Mumbai: The Central Bureau of Investigation (CBI), which is investigating a cartel of Customs officials and clearing agents involved in clearing of goods without payment of proper duty by resorting to the unfair practice of using passports of people who lived abroad for more than two years, is now probing the number of consignments cleared by the syndicate, the end use of diverted funds and hawala operators in diversion of obtained funds.
The total amount of kickbacks received by officials amounts to ₹2.38 crore.
As reported on Friday, the CBI arrested Customs Superintendents Brijesh Kumar, Dinesh Kumar, Hemant Gethe, Keshav Pandhi and Alok Kumar, clearing agent Deepak Parekh and his relative Ashish Kamdar.
CBI finds passports used for clearance of consignments
While searching Kamdar’s residence, the CBI said it found passports used for clearance of consignments. The role of passport holders is also being probed. A CBI source said, “Details of investments and movable/ immovable properties of the arrested officials have to be obtained by subjecting them to custodial interrogation… to ascertain if purchases were made using income from known sources or from illegal and dubious sources. Accused persons also need to be brought face to face to ascertain their further role.”
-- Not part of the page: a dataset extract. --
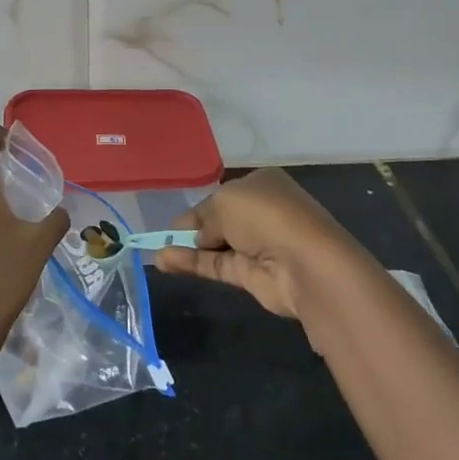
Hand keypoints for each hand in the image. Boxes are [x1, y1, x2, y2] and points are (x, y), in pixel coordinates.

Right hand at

Many more influential persons likely to be involved
The official said that the chain of events clearly indicates that many more influential persons, including colleagues and seniors of the arrested accused, are likely to be involved. “We will investigate as to what all goods were actually imported by the said syndicate as the bribe amount is huge... The agency also suspects that the syndicate might be extended to other countries,” the official said.
From 2020 to 2022, the accused officials and clearing agent were posted at the Unaccompanied Baggage Centre (UB Centre), JNCH, Nhava Sheva. They allegedly entered into a criminal conspiracy with Dahisar residents Ashish Kamdar and Deepak Parekh and others to import dutiable goods under the ‘Transfer of Residence’ provision, meant for private persons staying abroad for over two years, to cause wrongful loss to the exchequer.